> **Written request**
Format each of the rows below as a Markdown table with two columns, Number and Line. Skip blank lines and leave the pictures out.

> **Source data**

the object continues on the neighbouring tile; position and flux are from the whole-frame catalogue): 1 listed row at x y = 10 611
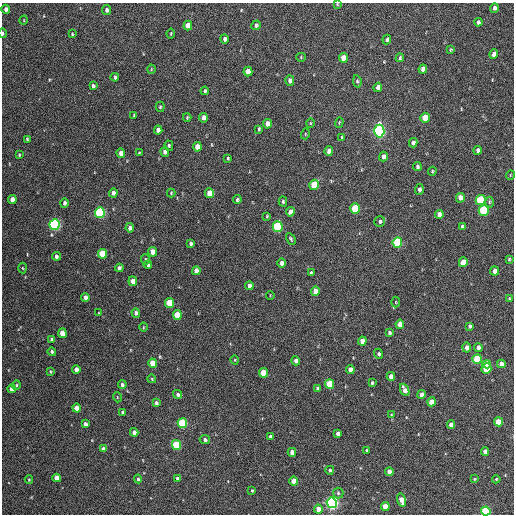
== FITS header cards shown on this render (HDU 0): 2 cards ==
NAXIS1  =                  512 / Axis length
NAXIS2  =                  512 / Axis length

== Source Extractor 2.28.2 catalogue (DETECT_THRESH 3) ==
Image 512 x 512 px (HDU 0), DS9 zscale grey, 1 PNG px = 1 image px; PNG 516 x 516 px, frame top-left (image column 1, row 512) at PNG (2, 3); each listed source drawn as its Kron ellipse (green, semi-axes under 4 px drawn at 4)
Background 250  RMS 15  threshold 46.1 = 3 sigma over >= 5 px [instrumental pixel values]
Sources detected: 173; all 173 listed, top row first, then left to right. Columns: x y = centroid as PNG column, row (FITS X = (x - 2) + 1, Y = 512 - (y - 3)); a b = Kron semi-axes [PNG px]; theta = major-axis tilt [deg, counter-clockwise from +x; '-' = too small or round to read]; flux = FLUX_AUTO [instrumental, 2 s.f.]
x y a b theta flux
337 4 4 3 - 870
494 8 5 4 - 3600
6 9 4 4 - 3700
107 10 5 4 - 2800
24 20 4 3 - 710
478 22 4 3 - 2500
188 25 5 4 - 11000
256 25 5 4 - 2300
3 33 5 3 - 1500
171 33 5 3 - 910
72 34 3 3 - 970
225 39 4 4 - 3400
387 40 5 4 - 2300
451 50 4 3 - 1100
494 54 5 4 - 8300
301 57 4 4 - 1000
343 58 5 4 - 14000
400 58 4 4 - 1900
151 69 4 3 - 830
423 69 4 4 - 6100
248 71 5 4 - 9800
115 77 4 3 - 2400
290 81 5 4 - 4700
357 81 6 4 -81 1700
93 86 4 3 - 1800
378 87 4 4 - 5500
205 91 4 4 - 1300
160 107 5 4 - 1400
134 115 3 3 - 820
187 117 4 3 - 1000
203 118 4 4 - 5500
425 118 5 4 - 23000
339 122 5 4 - 1100
310 123 5 3 - 880
267 124 5 4 - 8300
259 129 4 2 - 1300
158 130 4 4 - 4500
379 131 6 5 - 300000
305 134 5 3 - 900
342 137 3 3 - 1000
27 139 3 3 - 1100
413 143 4 4 - 3400
169 146 5 4 - 1600
197 147 5 4 - 9300
478 150 4 4 - 3200
329 151 5 4 - 6500
165 152 5 4 - 4600
121 153 5 4 - 7700
139 153 3 3 - 1000
19 155 3 2 - 980
383 157 5 4 - 4900
228 158 4 3 - 1300
417 167 4 4 - 1900
432 171 4 4 - 1100
510 175 5 3 - 750
314 185 5 5 - 32000
419 189 5 4 - 3100
113 193 4 4 - 4300
171 193 4 4 - 980
210 193 5 4 - 19000
460 198 5 4 - 7900
12 200 4 4 - 10000
237 200 4 4 - 1800
481 200 5 5 - 59000
283 202 5 4 - 1600
489 202 5 3 - 1300
64 203 4 4 - 2500
355 209 5 5 - 49000
484 210 5 5 - 79000
290 212 5 4 - 5400
100 213 5 5 - 130000
439 214 4 4 - 7100
267 216 4 4 - 1100
380 221 5 5 - 2200
55 225 5 5 - 220000
462 226 4 4 - 1800
278 227 5 5 - 88000
130 228 4 4 - 4500
291 239 6 3 -61 1600
190 243 4 3 - 2400
397 243 5 5 - 73000
152 252 4 4 - 11000
102 254 5 4 - 37000
56 256 4 4 - 2800
509 259 4 3 - 1200
145 260 5 4 - 1300
463 262 5 4 - 19000
282 263 4 4 - 4800
148 265 4 3 - 2500
23 268 5 3 - 920
119 268 4 4 - 2900
196 271 4 4 - 6300
495 271 4 4 - 6800
311 273 3 3 - 1500
133 281 4 4 - 9200
249 286 4 4 - 4100
315 291 5 4 - 9500
270 295 4 2 - 750
85 297 4 4 - 4500
509 298 3 3 - 910
396 302 5 3 - 1000
170 303 5 4 - 39000
99 313 3 3 - 810
136 313 4 4 - 3300
177 315 5 4 - 27000
400 324 4 4 - 9200
470 326 4 3 - 2400
143 327 4 3 - 830
62 333 4 4 - 18000
389 333 4 3 - 1700
52 339 4 3 - 2800
362 341 4 4 - 8700
478 347 4 4 - 3900
467 348 5 4 - 6800
52 352 4 4 - 1700
379 354 5 4 - 1800
477 359 5 4 - 53000
235 360 4 3 - 800
296 361 5 4 - 3800
153 363 4 4 - 18000
487 364 4 4 - 16000
501 364 4 4 - 6100
76 369 4 4 - 5800
486 369 5 5 - 44000
350 370 4 4 - 6600
50 371 3 3 - 980
263 373 5 4 - 27000
391 376 4 4 - 6900
152 379 4 3 - 1000
372 383 4 3 - 1400
330 384 5 4 - 41000
16 385 5 4 - 1300
122 385 4 4 - 2200
318 388 4 3 - 1700
12 389 4 4 - 7400
405 390 6 4 -66 7000
178 394 5 4 - 2200
421 395 4 4 - 5100
117 397 5 3 - 860
431 402 4 4 - 11000
156 403 4 3 - 2300
77 408 4 4 - 11000
123 412 4 3 - 2500
391 415 4 3 - 980
498 422 4 4 - 19000
182 423 5 4 - 81000
85 424 4 3 - 4100
451 425 4 4 - 7800
134 432 4 4 - 6000
338 433 4 4 - 3800
270 436 4 4 - 1700
205 440 5 4 - 2700
177 445 5 4 - 60000
103 449 4 4 - 4900
367 450 4 3 - 1500
485 451 4 4 - 5200
292 452 4 4 - 7400
330 470 4 4 - 1500
389 472 4 4 - 8200
57 478 4 4 - 10000
177 478 4 3 - 2500
29 479 4 3 - 1000
138 479 4 4 - 1700
474 479 3 3 - 1100
496 479 4 3 - 1100
294 481 4 4 - 12000
252 491 3 3 - 1200
338 493 5 5 - 1900
401 500 7 4 -76 12000
332 503 5 5 - 330000
385 506 4 4 - 18000
318 509 4 4 - 9800
486 511 4 4 - 77000
At the frame edge (FLAGS 8, measured only in part): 3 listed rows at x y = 337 4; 3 33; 486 511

> **Solution to the problem**
| Number | Line |
|---|---|
| 1 | the object continues on the neighbouring tile; position and flux are from the whole-frame catalogue): 1 listed row at x y = 10 611 |
| 2 | == FITS header cards shown on this render (HDU 0): 2 cards == |
| 3 | NAXIS1  =                  512 / Axis length |
| 4 | NAXIS2  =                  512 / Axis length |
| 5 | == Source Extractor 2.28.2 catalogue (DETECT_THRESH 3) == |
| 6 | Image 512 x 512 px (HDU 0), DS9 zscale grey, 1 PNG px = 1 image px; PNG 516 x 516 px, frame top-left (image column 1, row 512) at PNG (2, 3); each listed source drawn as its Kron ellipse (green, semi-axes under 4 px drawn at 4) |
| 7 | Background 250  RMS 15  threshold 46.1 = 3 sigma over >= 5 px [instrumental pixel values] |
| 8 | Sources detected: 173; all 173 listed, top row first, then left to right. Columns: x y = centroid as PNG column, row (FITS X = (x - 2) + 1, Y = 512 - (y - 3)); a b = Kron semi-axes [PNG px]; theta = major-axis tilt [deg, counter-clockwise from +x; '-' = too small or round to read]; flux = FLUX_AUTO [instrumental, 2 s.f.] |
| 9 | x y a b theta flux |
| 10 | 337 4 4 3 - 870 |
| 11 | 494 8 5 4 - 3600 |
| 12 | 6 9 4 4 - 3700 |
| 13 | 107 10 5 4 - 2800 |
| 14 | 24 20 4 3 - 710 |
| 15 | 478 22 4 3 - 2500 |
| 16 | 188 25 5 4 - 11000 |
| 17 | 256 25 5 4 - 2300 |
| 18 | 3 33 5 3 - 1500 |
| 19 | 171 33 5 3 - 910 |
| 20 | 72 34 3 3 - 970 |
| 21 | 225 39 4 4 - 3400 |
| 22 | 387 40 5 4 - 2300 |
| 23 | 451 50 4 3 - 1100 |
| 24 | 494 54 5 4 - 8300 |
| 25 | 301 57 4 4 - 1000 |
| 26 | 343 58 5 4 - 14000 |
| 27 | 400 58 4 4 - 1900 |
| 28 | 151 69 4 3 - 830 |
| 29 | 423 69 4 4 - 6100 |
| 30 | 248 71 5 4 - 9800 |
| 31 | 115 77 4 3 - 2400 |
| 32 | 290 81 5 4 - 4700 |
| 33 | 357 81 6 4 -81 1700 |
| 34 | 93 86 4 3 - 1800 |
| 35 | 378 87 4 4 - 5500 |
| 36 | 205 91 4 4 - 1300 |
| 37 | 160 107 5 4 - 1400 |
| 38 | 134 115 3 3 - 820 |
| 39 | 187 117 4 3 - 1000 |
| 40 | 203 118 4 4 - 5500 |
| 41 | 425 118 5 4 - 23000 |
| 42 | 339 122 5 4 - 1100 |
| 43 | 310 123 5 3 - 880 |
| 44 | 267 124 5 4 - 8300 |
| 45 | 259 129 4 2 - 1300 |
| 46 | 158 130 4 4 - 4500 |
| 47 | 379 131 6 5 - 300000 |
| 48 | 305 134 5 3 - 900 |
| 49 | 342 137 3 3 - 1000 |
| 50 | 27 139 3 3 - 1100 |
| 51 | 413 143 4 4 - 3400 |
| 52 | 169 146 5 4 - 1600 |
| 53 | 197 147 5 4 - 9300 |
| 54 | 478 150 4 4 - 3200 |
| 55 | 329 151 5 4 - 6500 |
| 56 | 165 152 5 4 - 4600 |
| 57 | 121 153 5 4 - 7700 |
| 58 | 139 153 3 3 - 1000 |
| 59 | 19 155 3 2 - 980 |
| 60 | 383 157 5 4 - 4900 |
| 61 | 228 158 4 3 - 1300 |
| 62 | 417 167 4 4 - 1900 |
| 63 | 432 171 4 4 - 1100 |
| 64 | 510 175 5 3 - 750 |
| 65 | 314 185 5 5 - 32000 |
| 66 | 419 189 5 4 - 3100 |
| 67 | 113 193 4 4 - 4300 |
| 68 | 171 193 4 4 - 980 |
| 69 | 210 193 5 4 - 19000 |
| 70 | 460 198 5 4 - 7900 |
| 71 | 12 200 4 4 - 10000 |
| 72 | 237 200 4 4 - 1800 |
| 73 | 481 200 5 5 - 59000 |
| 74 | 283 202 5 4 - 1600 |
| 75 | 489 202 5 3 - 1300 |
| 76 | 64 203 4 4 - 2500 |
| 77 | 355 209 5 5 - 49000 |
| 78 | 484 210 5 5 - 79000 |
| 79 | 290 212 5 4 - 5400 |
| 80 | 100 213 5 5 - 130000 |
| 81 | 439 214 4 4 - 7100 |
| 82 | 267 216 4 4 - 1100 |
| 83 | 380 221 5 5 - 2200 |
| 84 | 55 225 5 5 - 220000 |
| 85 | 462 226 4 4 - 1800 |
| 86 | 278 227 5 5 - 88000 |
| 87 | 130 228 4 4 - 4500 |
| 88 | 291 239 6 3 -61 1600 |
| 89 | 190 243 4 3 - 2400 |
| 90 | 397 243 5 5 - 73000 |
| 91 | 152 252 4 4 - 11000 |
| 92 | 102 254 5 4 - 37000 |
| 93 | 56 256 4 4 - 2800 |
| 94 | 509 259 4 3 - 1200 |
| 95 | 145 260 5 4 - 1300 |
| 96 | 463 262 5 4 - 19000 |
| 97 | 282 263 4 4 - 4800 |
| 98 | 148 265 4 3 - 2500 |
| 99 | 23 268 5 3 - 920 |
| 100 | 119 268 4 4 - 2900 |
| 101 | 196 271 4 4 - 6300 |
| 102 | 495 271 4 4 - 6800 |
| 103 | 311 273 3 3 - 1500 |
| 104 | 133 281 4 4 - 9200 |
| 105 | 249 286 4 4 - 4100 |
| 106 | 315 291 5 4 - 9500 |
| 107 | 270 295 4 2 - 750 |
| 108 | 85 297 4 4 - 4500 |
| 109 | 509 298 3 3 - 910 |
| 110 | 396 302 5 3 - 1000 |
| 111 | 170 303 5 4 - 39000 |
| 112 | 99 313 3 3 - 810 |
| 113 | 136 313 4 4 - 3300 |
| 114 | 177 315 5 4 - 27000 |
| 115 | 400 324 4 4 - 9200 |
| 116 | 470 326 4 3 - 2400 |
| 117 | 143 327 4 3 - 830 |
| 118 | 62 333 4 4 - 18000 |
| 119 | 389 333 4 3 - 1700 |
| 120 | 52 339 4 3 - 2800 |
| 121 | 362 341 4 4 - 8700 |
| 122 | 478 347 4 4 - 3900 |
| 123 | 467 348 5 4 - 6800 |
| 124 | 52 352 4 4 - 1700 |
| 125 | 379 354 5 4 - 1800 |
| 126 | 477 359 5 4 - 53000 |
| 127 | 235 360 4 3 - 800 |
| 128 | 296 361 5 4 - 3800 |
| 129 | 153 363 4 4 - 18000 |
| 130 | 487 364 4 4 - 16000 |
| 131 | 501 364 4 4 - 6100 |
| 132 | 76 369 4 4 - 5800 |
| 133 | 486 369 5 5 - 44000 |
| 134 | 350 370 4 4 - 6600 |
| 135 | 50 371 3 3 - 980 |
| 136 | 263 373 5 4 - 27000 |
| 137 | 391 376 4 4 - 6900 |
| 138 | 152 379 4 3 - 1000 |
| 139 | 372 383 4 3 - 1400 |
| 140 | 330 384 5 4 - 41000 |
| 141 | 16 385 5 4 - 1300 |
| 142 | 122 385 4 4 - 2200 |
| 143 | 318 388 4 3 - 1700 |
| 144 | 12 389 4 4 - 7400 |
| 145 | 405 390 6 4 -66 7000 |
| 146 | 178 394 5 4 - 2200 |
| 147 | 421 395 4 4 - 5100 |
| 148 | 117 397 5 3 - 860 |
| 149 | 431 402 4 4 - 11000 |
| 150 | 156 403 4 3 - 2300 |
| 151 | 77 408 4 4 - 11000 |
| 152 | 123 412 4 3 - 2500 |
| 153 | 391 415 4 3 - 980 |
| 154 | 498 422 4 4 - 19000 |
| 155 | 182 423 5 4 - 81000 |
| 156 | 85 424 4 3 - 4100 |
| 157 | 451 425 4 4 - 7800 |
| 158 | 134 432 4 4 - 6000 |
| 159 | 338 433 4 4 - 3800 |
| 160 | 270 436 4 4 - 1700 |
| 161 | 205 440 5 4 - 2700 |
| 162 | 177 445 5 4 - 60000 |
| 163 | 103 449 4 4 - 4900 |
| 164 | 367 450 4 3 - 1500 |
| 165 | 485 451 4 4 - 5200 |
| 166 | 292 452 4 4 - 7400 |
| 167 | 330 470 4 4 - 1500 |
| 168 | 389 472 4 4 - 8200 |
| 169 | 57 478 4 4 - 10000 |
| 170 | 177 478 4 3 - 2500 |
| 171 | 29 479 4 3 - 1000 |
| 172 | 138 479 4 4 - 1700 |
| 173 | 474 479 3 3 - 1100 |
| 174 | 496 479 4 3 - 1100 |
| 175 | 294 481 4 4 - 12000 |
| 176 | 252 491 3 3 - 1200 |
| 177 | 338 493 5 5 - 1900 |
| 178 | 401 500 7 4 -76 12000 |
| 179 | 332 503 5 5 - 330000 |
| 180 | 385 506 4 4 - 18000 |
| 181 | 318 509 4 4 - 9800 |
| 182 | 486 511 4 4 - 77000 |
| 183 | At the frame edge (FLAGS 8, measured only in part): 3 listed rows at x y = 337 4; 3 33; 486 511 |